Insgesamt wurden vor Ort 112 Personen kontrolliert und aus dem Kanton Zug weggewiesen. Die kontrollierten Personen sind zwischen 16 und 62 Jahre alt und stammen aus verschiedenen Kantonen der Schweiz sowie aus dem nahen Ausland.

Eine Person wurde ins Spital gebracht

Eine Person wurde aus medizinischen Gründen durch den Rettungsdienst zur Kontrolle ins Spital gebracht.
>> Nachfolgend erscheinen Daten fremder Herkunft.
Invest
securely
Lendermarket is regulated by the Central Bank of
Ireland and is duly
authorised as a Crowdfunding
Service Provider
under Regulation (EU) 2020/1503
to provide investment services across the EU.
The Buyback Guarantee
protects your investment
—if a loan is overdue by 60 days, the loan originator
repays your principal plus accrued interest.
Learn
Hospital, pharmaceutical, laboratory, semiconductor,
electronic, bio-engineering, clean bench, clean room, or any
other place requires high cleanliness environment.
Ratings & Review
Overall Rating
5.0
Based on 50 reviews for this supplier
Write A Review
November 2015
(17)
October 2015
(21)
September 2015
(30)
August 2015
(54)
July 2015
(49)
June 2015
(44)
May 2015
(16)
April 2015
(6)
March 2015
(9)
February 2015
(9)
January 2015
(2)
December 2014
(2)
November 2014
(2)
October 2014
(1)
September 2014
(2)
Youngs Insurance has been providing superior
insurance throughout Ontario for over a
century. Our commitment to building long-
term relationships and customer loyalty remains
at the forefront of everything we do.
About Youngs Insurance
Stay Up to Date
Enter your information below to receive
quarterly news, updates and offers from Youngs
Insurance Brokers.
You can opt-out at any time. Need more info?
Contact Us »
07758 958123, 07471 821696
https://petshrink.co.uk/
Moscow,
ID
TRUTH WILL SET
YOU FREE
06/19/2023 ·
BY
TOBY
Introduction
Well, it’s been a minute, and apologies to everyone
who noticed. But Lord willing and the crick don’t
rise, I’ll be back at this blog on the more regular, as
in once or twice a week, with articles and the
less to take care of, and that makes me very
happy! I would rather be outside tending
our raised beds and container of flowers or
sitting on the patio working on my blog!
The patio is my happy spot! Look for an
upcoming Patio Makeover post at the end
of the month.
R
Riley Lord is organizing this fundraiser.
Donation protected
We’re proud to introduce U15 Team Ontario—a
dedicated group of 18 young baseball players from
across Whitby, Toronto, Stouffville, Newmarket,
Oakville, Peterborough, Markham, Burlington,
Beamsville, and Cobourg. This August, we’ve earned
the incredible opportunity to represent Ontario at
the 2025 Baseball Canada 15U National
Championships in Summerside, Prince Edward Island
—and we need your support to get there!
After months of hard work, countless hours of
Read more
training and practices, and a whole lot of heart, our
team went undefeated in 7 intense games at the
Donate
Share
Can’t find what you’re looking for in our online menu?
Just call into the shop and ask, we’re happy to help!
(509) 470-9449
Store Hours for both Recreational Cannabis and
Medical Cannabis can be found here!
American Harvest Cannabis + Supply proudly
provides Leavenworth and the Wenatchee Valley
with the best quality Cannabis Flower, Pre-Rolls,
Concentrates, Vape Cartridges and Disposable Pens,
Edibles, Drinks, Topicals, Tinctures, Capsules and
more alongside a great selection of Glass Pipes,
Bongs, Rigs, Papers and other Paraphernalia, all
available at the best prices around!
Weiter stellten die Einsatzkräfte eine Musikanlage, einen Generator sowie weiteres Material sicher.

Durch das frühzeitige und konsequente polizeiliche Einschreiten konnten grössere Schäden am betroffenen Gebiet verhindert werden.

Während des Einsatzes mussten die Zufahrtswege zum Chlausenchappeli für mehrere Stunden gesperrt werden. Weitere Abklärungen und Ermittlungen bezüglich der Organisatoren sind im Gang.

Im Einsatz standen zahlreiche Einsatzkräfte der Zuger Polizei, darunter auch Spezialkräfte sowie Fachspezialisten. Unterstützt wurden sie durch Angehörige der Stützpunktfeuerwehr Zug (FFZ) und der Feuerwehr Oberägeri, Mitarbeitende des Rettungsdienstes Zug, des Feuerwehrinspektorats, der Zivilschutzorganisation des Kantons Zug sowie der Zugerland Verkehrsbetriebe.